Der scheinbar übermächtige Gegner
Das lange Zuspiel von Mykola Schaparenko, die perfekte Annahme von Roman Jaremtschuk, die sanfte Berührung des Stürmers für den Ball, der an Martin Dubravka vorbei über die Torlinie kullert - 2:1. Die Ukraine lebt. Es war ein symbolischer Sieg, den sie am zweiten Spieltag gegen die Slowakei errungen hat. Denn wieder lagen die Ukrainer in Rückstand, wieder kamen sie zurück, zeigten Comeback-Qualitäten.
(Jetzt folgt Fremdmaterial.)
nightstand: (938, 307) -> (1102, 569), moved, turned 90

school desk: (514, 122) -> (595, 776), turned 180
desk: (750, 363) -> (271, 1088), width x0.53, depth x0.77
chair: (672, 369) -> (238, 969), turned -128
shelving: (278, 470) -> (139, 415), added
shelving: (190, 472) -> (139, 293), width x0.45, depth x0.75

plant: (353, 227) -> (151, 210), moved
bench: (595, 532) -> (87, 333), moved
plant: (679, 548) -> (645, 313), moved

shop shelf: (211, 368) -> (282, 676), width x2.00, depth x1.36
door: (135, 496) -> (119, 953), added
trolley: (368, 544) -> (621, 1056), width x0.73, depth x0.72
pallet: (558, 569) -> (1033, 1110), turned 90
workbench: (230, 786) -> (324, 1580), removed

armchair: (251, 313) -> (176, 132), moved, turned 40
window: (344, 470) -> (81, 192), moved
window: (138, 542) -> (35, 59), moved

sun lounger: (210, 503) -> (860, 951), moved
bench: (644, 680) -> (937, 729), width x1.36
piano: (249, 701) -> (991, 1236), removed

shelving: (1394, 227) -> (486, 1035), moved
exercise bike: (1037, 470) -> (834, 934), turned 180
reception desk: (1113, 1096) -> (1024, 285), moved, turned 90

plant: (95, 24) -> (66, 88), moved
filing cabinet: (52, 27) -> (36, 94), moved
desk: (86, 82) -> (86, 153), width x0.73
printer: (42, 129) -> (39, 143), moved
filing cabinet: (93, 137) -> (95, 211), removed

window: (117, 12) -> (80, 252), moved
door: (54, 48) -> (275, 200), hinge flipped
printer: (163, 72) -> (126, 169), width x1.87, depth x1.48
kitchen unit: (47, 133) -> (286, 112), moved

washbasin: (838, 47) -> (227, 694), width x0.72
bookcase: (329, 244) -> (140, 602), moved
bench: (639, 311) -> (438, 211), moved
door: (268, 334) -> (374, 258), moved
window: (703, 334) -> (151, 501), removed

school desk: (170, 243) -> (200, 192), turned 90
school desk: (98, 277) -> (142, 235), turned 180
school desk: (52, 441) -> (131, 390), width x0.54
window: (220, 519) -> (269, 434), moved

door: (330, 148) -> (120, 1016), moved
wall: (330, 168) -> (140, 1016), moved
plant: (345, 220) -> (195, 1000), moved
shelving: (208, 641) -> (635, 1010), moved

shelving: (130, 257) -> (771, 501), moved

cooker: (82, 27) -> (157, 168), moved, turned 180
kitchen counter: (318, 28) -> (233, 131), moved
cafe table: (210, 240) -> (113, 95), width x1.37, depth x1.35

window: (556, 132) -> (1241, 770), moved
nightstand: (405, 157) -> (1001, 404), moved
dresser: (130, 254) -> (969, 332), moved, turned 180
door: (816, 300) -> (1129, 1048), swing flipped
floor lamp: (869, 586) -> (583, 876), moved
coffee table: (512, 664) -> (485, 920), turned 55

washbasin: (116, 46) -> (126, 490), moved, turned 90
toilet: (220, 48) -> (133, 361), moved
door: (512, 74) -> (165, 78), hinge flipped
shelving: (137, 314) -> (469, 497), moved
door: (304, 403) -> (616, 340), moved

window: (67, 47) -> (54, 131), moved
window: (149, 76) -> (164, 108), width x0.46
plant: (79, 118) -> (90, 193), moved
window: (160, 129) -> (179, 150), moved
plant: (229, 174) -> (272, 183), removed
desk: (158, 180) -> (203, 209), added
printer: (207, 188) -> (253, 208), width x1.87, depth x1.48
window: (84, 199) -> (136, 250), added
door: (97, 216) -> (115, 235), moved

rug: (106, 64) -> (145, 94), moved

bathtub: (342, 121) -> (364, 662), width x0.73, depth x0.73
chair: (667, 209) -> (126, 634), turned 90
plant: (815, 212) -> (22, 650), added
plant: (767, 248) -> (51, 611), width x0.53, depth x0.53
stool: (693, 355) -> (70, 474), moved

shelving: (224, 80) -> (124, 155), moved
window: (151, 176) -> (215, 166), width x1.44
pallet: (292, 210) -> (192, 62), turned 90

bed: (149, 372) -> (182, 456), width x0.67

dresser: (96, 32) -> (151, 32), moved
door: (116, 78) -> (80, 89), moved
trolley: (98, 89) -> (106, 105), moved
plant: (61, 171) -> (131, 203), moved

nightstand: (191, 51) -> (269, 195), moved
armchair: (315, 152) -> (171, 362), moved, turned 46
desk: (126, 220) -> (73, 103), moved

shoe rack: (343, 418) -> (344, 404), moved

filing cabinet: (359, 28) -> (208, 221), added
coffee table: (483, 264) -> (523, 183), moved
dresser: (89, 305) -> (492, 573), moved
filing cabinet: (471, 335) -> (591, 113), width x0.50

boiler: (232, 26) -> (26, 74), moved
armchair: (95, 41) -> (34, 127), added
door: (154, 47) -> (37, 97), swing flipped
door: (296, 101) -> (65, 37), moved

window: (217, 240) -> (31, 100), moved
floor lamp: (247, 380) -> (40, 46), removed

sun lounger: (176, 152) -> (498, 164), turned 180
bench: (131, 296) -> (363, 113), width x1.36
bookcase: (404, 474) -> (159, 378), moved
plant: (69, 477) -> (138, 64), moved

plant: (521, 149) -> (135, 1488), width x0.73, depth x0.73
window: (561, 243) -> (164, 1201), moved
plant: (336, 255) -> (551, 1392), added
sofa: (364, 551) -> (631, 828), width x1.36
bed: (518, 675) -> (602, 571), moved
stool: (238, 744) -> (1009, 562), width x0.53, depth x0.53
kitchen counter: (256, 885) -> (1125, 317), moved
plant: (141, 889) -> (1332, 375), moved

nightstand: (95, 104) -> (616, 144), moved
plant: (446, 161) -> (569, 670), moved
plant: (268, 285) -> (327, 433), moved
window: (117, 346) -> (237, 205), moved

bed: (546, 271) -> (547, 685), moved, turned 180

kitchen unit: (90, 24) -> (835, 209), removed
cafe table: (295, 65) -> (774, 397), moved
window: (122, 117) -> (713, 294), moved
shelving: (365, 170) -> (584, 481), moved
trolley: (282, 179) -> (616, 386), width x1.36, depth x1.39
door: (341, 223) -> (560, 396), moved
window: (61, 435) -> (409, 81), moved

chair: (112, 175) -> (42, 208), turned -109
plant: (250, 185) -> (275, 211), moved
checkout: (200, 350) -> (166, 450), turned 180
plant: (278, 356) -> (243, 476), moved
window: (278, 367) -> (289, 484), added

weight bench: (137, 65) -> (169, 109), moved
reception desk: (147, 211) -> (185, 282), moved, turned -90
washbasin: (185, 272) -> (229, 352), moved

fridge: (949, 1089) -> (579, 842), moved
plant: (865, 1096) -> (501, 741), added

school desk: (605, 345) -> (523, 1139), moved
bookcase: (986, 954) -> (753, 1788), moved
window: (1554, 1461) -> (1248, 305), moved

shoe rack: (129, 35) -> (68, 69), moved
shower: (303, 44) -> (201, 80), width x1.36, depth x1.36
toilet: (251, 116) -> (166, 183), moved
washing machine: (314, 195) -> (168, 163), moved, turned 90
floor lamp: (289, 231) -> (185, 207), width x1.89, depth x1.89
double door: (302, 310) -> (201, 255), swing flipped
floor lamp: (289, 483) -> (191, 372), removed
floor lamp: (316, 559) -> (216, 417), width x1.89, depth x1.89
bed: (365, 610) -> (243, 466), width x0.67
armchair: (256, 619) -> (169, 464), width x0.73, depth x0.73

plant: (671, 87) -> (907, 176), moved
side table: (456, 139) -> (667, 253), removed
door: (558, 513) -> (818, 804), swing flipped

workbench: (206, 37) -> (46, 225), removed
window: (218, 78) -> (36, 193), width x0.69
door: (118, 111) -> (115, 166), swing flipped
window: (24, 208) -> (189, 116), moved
«Aneinander glauben. Einander helfen. Füreinander kämpfen», liess Staatspräsident Wolodimir Selenski die Öffentlichkeit nach dem Sieg gegen die Slowakei wissen. «Es ist schwierig, nicht an den Krieg zu denken», sagte Goalie Anatoli Trubin. «Eine Leistung wie heute als Team ist eine überragende Botschaft an unsere Soldaten und für die Leute in der Heimat.»
Nun steht am Mittwoch (ab 18.00 Uhr) in Stuttgart das entscheidende Spiel um den Einzug in die K.o.-Phase an. Gegner ist das wiedererstarkte Belgien, dessen fussballerische Qualität jene der Ukraine deutlich übersteigt. Dass mit Mut, Leidenschaft und Wille aber auch scheinbar übermächtige Gegner im Zaum gehalten werden können, hat die Ukraine schon neben dem Fussballplatz bewiesen.